Dorothy Trapp Crowell found Molokai (Hawaii x Pretty Copy) fresh off the track as a 4-year-old. As green as he was, she knew from the moment she sat on him that he was exceptional to the point that she did not want to get off of him. Molokai had a very negative opinion of the dressage phase but his athleticism, his huge galloping stride, and his ability to jump anything before him would take him to the very top of the sport and see him bring home the individual silver medal from the World Equestrian Games in The Hague in 1994.
Molokai took Crowell boldly around the biggest courses in the world: Badminton, Burghley, and Kentucky.
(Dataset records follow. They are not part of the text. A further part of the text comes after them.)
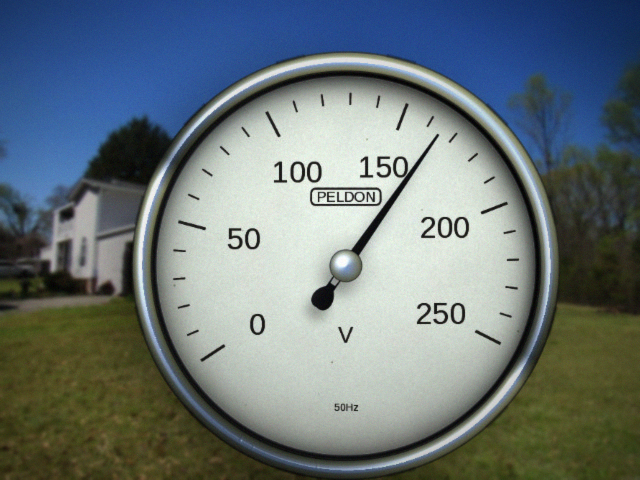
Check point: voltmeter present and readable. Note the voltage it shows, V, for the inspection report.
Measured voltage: 165 V
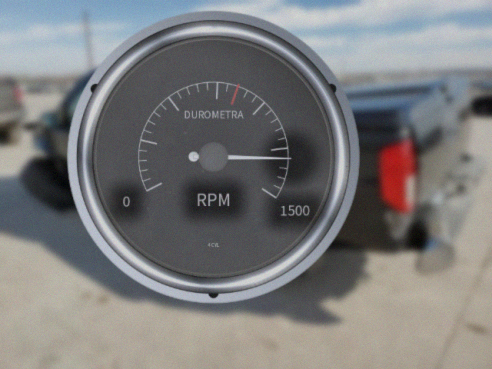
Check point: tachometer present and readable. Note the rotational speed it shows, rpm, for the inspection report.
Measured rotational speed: 1300 rpm
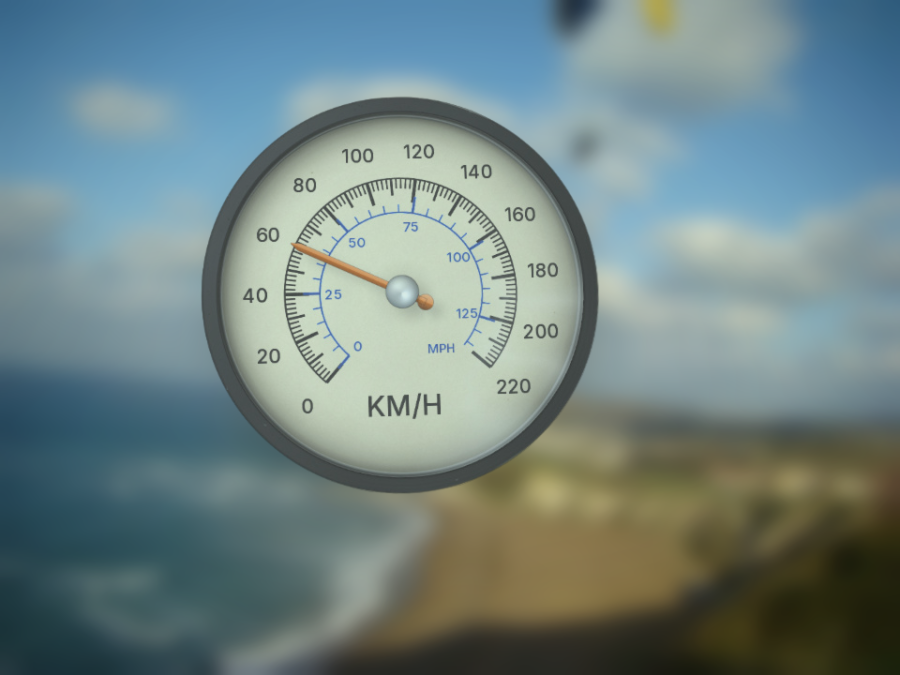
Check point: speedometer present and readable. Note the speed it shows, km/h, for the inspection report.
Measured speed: 60 km/h
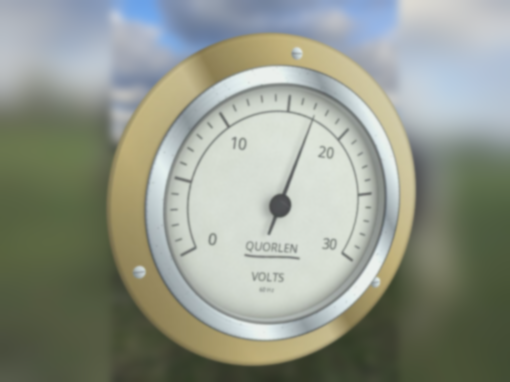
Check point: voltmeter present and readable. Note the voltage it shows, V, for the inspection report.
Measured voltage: 17 V
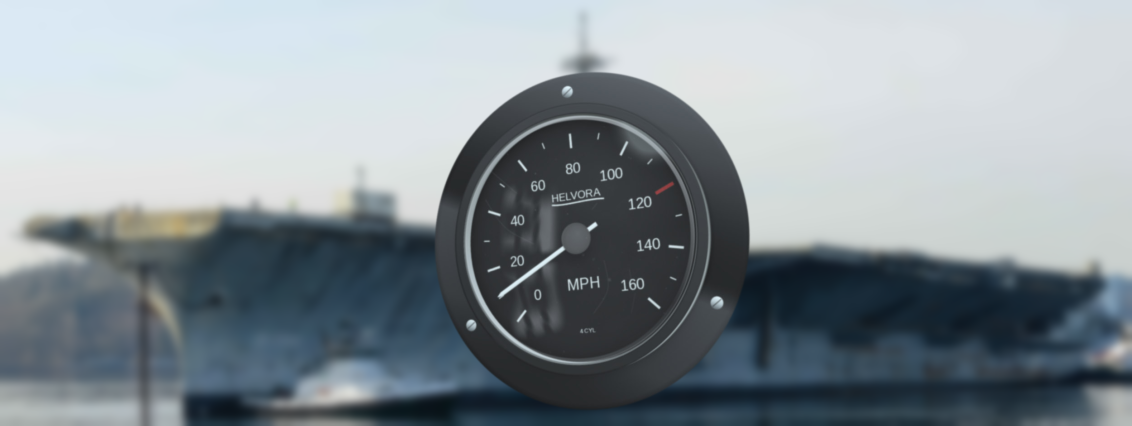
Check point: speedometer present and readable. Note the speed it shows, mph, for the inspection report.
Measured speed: 10 mph
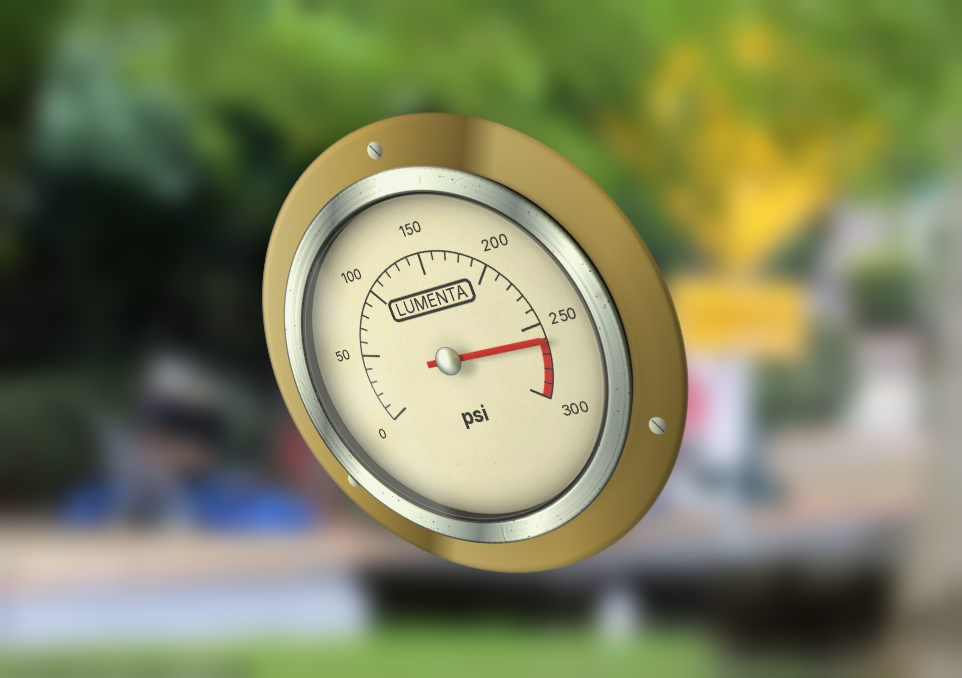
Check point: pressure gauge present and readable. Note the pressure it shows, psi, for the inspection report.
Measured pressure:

He just missed a berth on the U.S. team at the 1996 Atlanta Olympic Games due to an injury sustained in the final days leading up to the competition. But he was not to be denied his final moment of triumph when, at the very first CCI4* on U.S. soil, the 1998 Kentucky Three-Day Event CCI4*, Molokai jumped his heart out for Crowell and came within one rail of winning. The hometown crowd went wild for their horse and rider and were cheering loudly at every fence Molokai jumped. He and Crowell finished in second place and received the highest prize in U.S. Eventing, the USEF Pinnacle Trophy, for the highest placed American in the four-star, the first time the trophy had ever been awarded.
All Molokai’s successes came in the traditional long-format in which, due to his Thoroughbred breeding, he excelled. He truly deserved his place in history having served his rider and his country well and Crowell decided that Molokai had earned his retirement out in the bluegrass of Kentucky, a life he enjoyed until his passing in 2013 at the age of 30.